I didn’t pray for blue eyes to escape a physically hostile world, as Pecola did, or in the hopes that blue eyes would make me better, more acceptable. “It had occurred to Pecola some time ago that if her eyes, those eyes that held pictures, and knew the sights—if those eyes of her were different, that is to say, beautiful, she herself would be different,” Morrison wrote. I didn’t actually want blue eyes, and it was too late for praying anyway. As I got older, however, all the white girls around me—with their straight, silken hair; with their impossibly pure and preferable skin—seemed to stand in symbolic, solidified mockery at my stupid naïveté in thinking that I could ever be beautiful.

And I didn’t even read The Bluest Eye until years after that.
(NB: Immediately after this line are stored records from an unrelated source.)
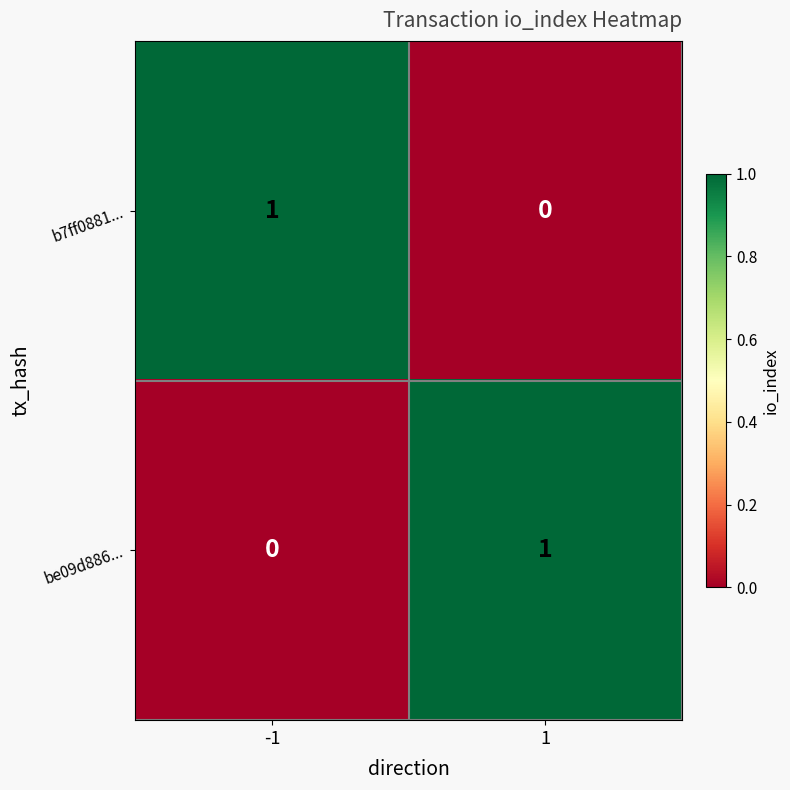

Rank the series at -1 from lowest to highest value.

be09d886..., b7ff0881...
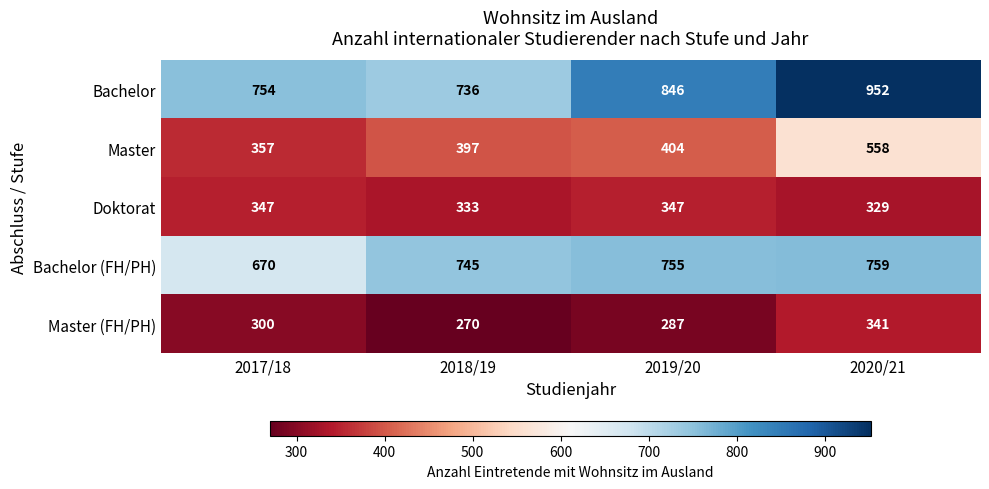

At how many categories does at least one series exceed 421?

4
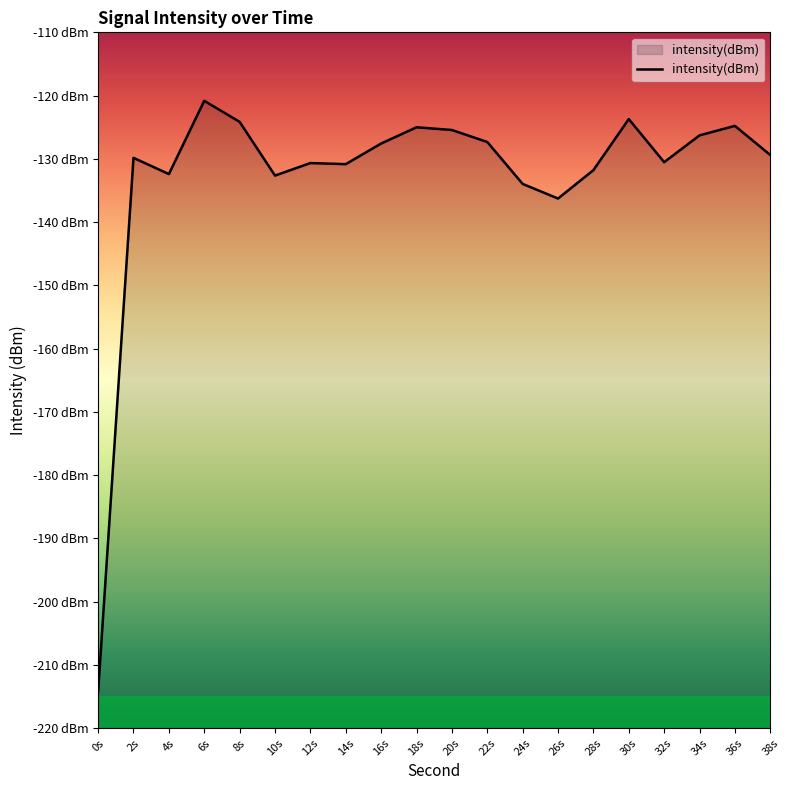

List the labels in order of value, smallest first.

0, 26, 24, 10, 4, 28, 14, 12, 32, 2, 38, 16, 22, 34, 20, 18, 36, 8, 30, 6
Morrison was not taught at my high school in all-white rural New Hampshire, and my white adoptive parents didn’t know who she was until after I did, when I was in college and had my first black literature teacher. The passages I underlined and the corollary notes I made in my original copy of The Bluest Eye are, in some ways, as haunting to me as the story itself. “Then Pecola asked a question that had never entered my mind. ‘How do you do that? I mean, how do you get somebody to love you?’” My handwritten commentary in the margin: “She doesn’t know, because she doesn’t deem herself lovable.”

The Bluest Eye is not my favorite Morrison novel, but Pecola never left me. Sula is the one that made me want to survive for her, for Pecola. Its anger and ease, specific ideology, and hip-focused friendships all felt like hard-earned heaven, with so much at stake and everything else waiting for its time. Here, Morrison marked the visual of black womanness in lush simplicity: “The birthmark over her eye was getting darker and looked more and more like a stem and a rose.” Sula, with her flaws and disloyalty, was bold, and she was kindred.
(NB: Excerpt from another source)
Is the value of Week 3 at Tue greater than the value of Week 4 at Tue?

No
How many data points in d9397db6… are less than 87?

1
Song of Solomon was next, then Tar Baby, Jazz, Beloved, Love, Home, A Mercy. I read them all. Some twice or three times. Morrison’s novels—the rich and feverish stories she created; the near-preposterous beauty of her worlds, with their resolute reckonings and intrinsic blackness—will be remembered as among the greatest of all time. And her essays, her nonfiction, demonstrate the same indisputable command of language, a bounty of quotable sentences and paragraphs and answers to how we can live better, with intellectual rigor and self-regard.

It wasn’t until a 1998 interview Morrison gave to my then-boss, Charlie Rose, that I truly began to understand how stuck I’d been in this thing called “the white gaze.” The day she was on the show, I brought my books of hers to sign, which she did, graciously: “For Rebecca, with pleasure, Toni Morrison.” I nearly wept over her regal presence, her broad shoulders, the textured glory of her long, silver locks, and her soft, striking eyes. She was like a living, breathing effigy of our ancestors, every last one of us, all inside of her.

I watched and listened to the interview through the glass in the control room. I cringed when Rose asked if Morrison would ever write a book that was not “centered” on race. His narcissism was so foundational that he couldn’t see how his line of questioning embodied the point of her answer to this oft-revisited question of when she would write about white people: “I have had reviews in the past that have accused me of not writing about white people … as though our lives have no meaning and no depth without the white gaze.” Suddenly, I wanted more than anything else to get free. Free of the white gaze. I didn’t want to go crazy like Pecola had. I wanted my life to have meaning without the white gaze. Turns out, though, the white gaze doesn’t let go just because you want it to.

But when I think about Morrison shaping words, birthing them into existence, I feel heartened. She did language. And then she gave it to us, to me. “We die. That may be the meaning of life,” she said in her 1993 lecture for the Nobel Prize in Literature. “But we do language. That may be the measure of our lives.” What an abundant gift.

I’m sad, devastated actually, to think that Morrison will never read my memoir, but I will continue to write it for her, and for Pecola. And in so doing, I may finally break free from the white gaze that I’ve worked so hard to survive.